Conti Ransomware Gang Internal Chats Leaked by Ukraine Security Researcher

Bitdefender Small Business Security

A Ukrainian security researcher leaked 60,000 messages from Conti internal gang chats after its leaders posted an aggressive message on their website announcing that they’re siding with Russia over Ukraine’s invasion.

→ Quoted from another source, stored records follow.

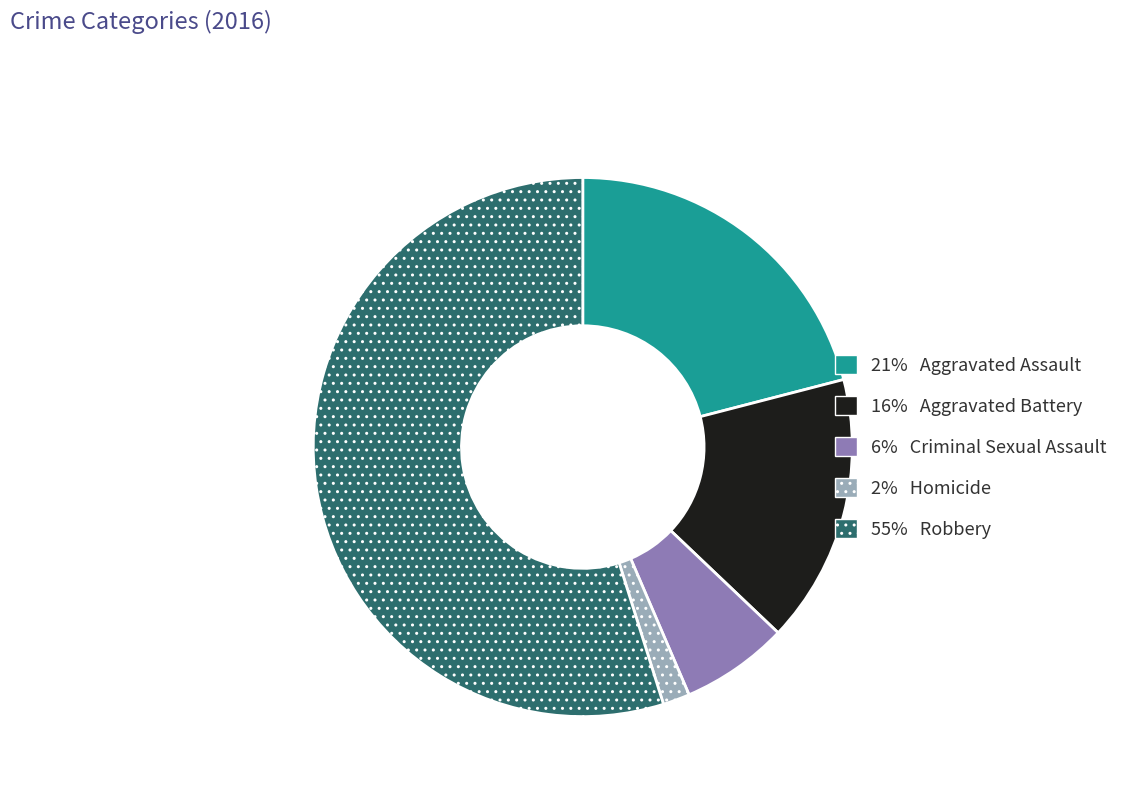

Does any single category account for the majority?

Yes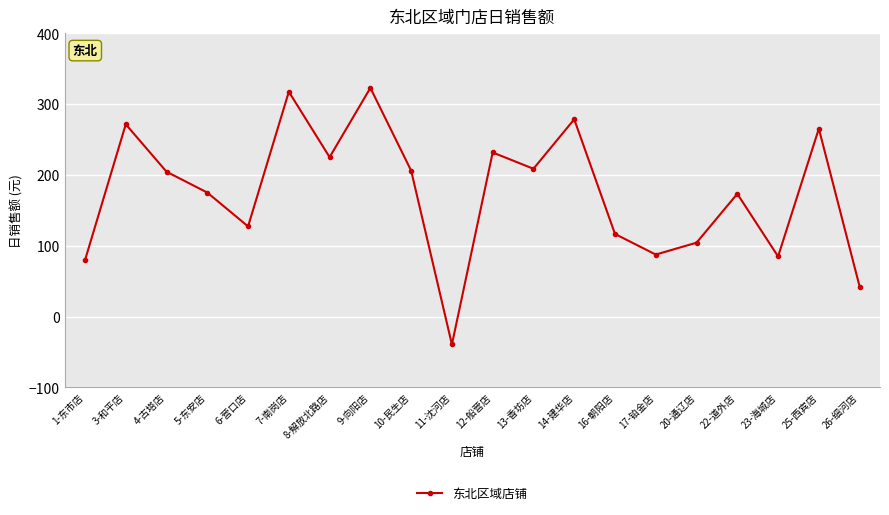

What is the average value?

174.3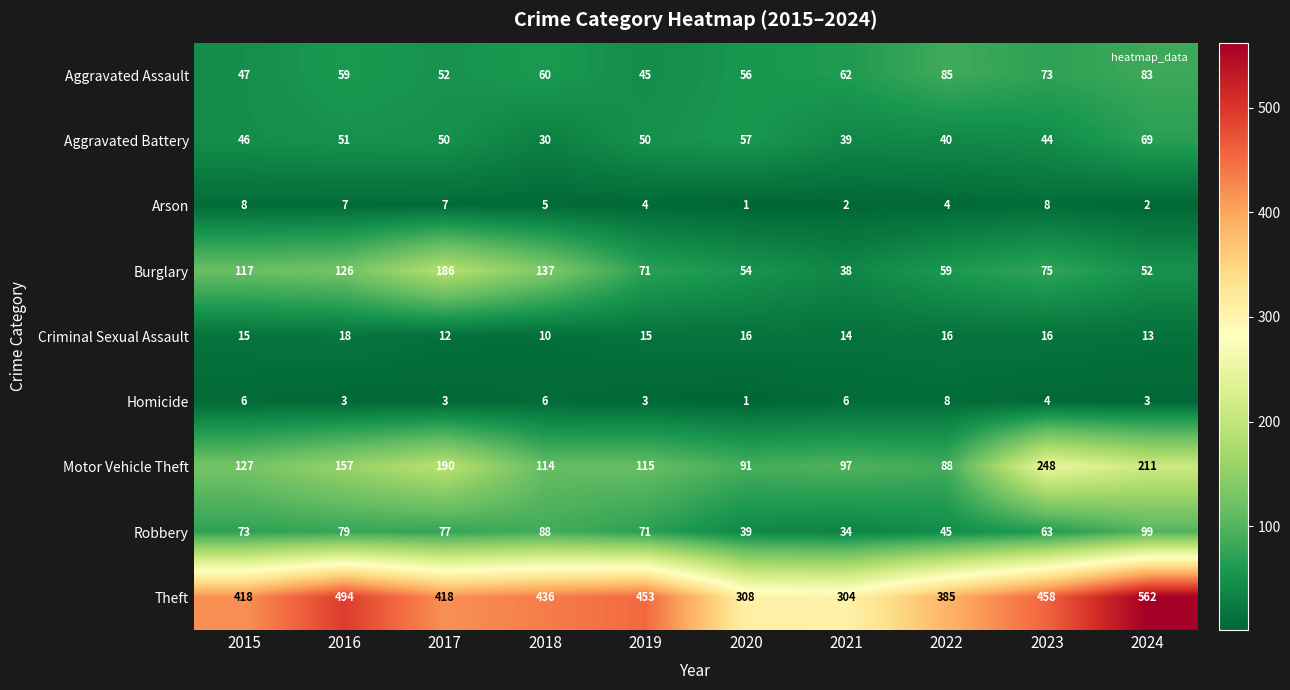

What is the sum of the Theft values at 2020 and 2017?

726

Conti’s siding with Russia didn’t sit well with the security expert, who hacked the gang’s Jabber/XMPP server and leaked several internal logs by sending emails to multiple security researchers and journalists.

Security experts confirmed the validity of the messages and believe that a researcher with access to Conti’s XMPP chat server “ejabberd database” backend leaked the data, according to BleepingComputer.

The leaked dataset contains 393 JSON files holding 60,094 messages between Jan. 21, 2021, and Feb. 27, 2022. Although it has a large chunk of the group’s internal chat communications, the database misses some of the messages, seeing as the gang started its operation in July 2020.

Reportedly, the leakers “promise it is very interesting” and mentioned that the internal chat messages are only a small part of a more significant upcoming Conti file leak.

Security researchers are still examining the group’s leaked chat messages but are optimistic, saying that having precious insight such as internal conversations can play a considerable part in analyzing crime groups’ Tactics, Techniques, and Procedures (TTP).

Apparently, the Russo-Ukrainian conflict drove a wedge between Russian and Ukrainian hackers, previously known to work side by side. Several groups are seemingly choosing sides, as several gangs announced plans to launch cyberattacks supporting one of the two sides.

Ukraine last week started recruiting individuals for an “IT Army” against Russian Entities. Yegor Aushev, the CEO of Kyiv-based Cyber Unit Technologies, published an announcement on various hacking forums, calling on individuals to volunteer their skills and expertise and join the country’s cyber defense. Volunteers would apply via a Google Docs link and were encouraged to mention their specialties and professional references.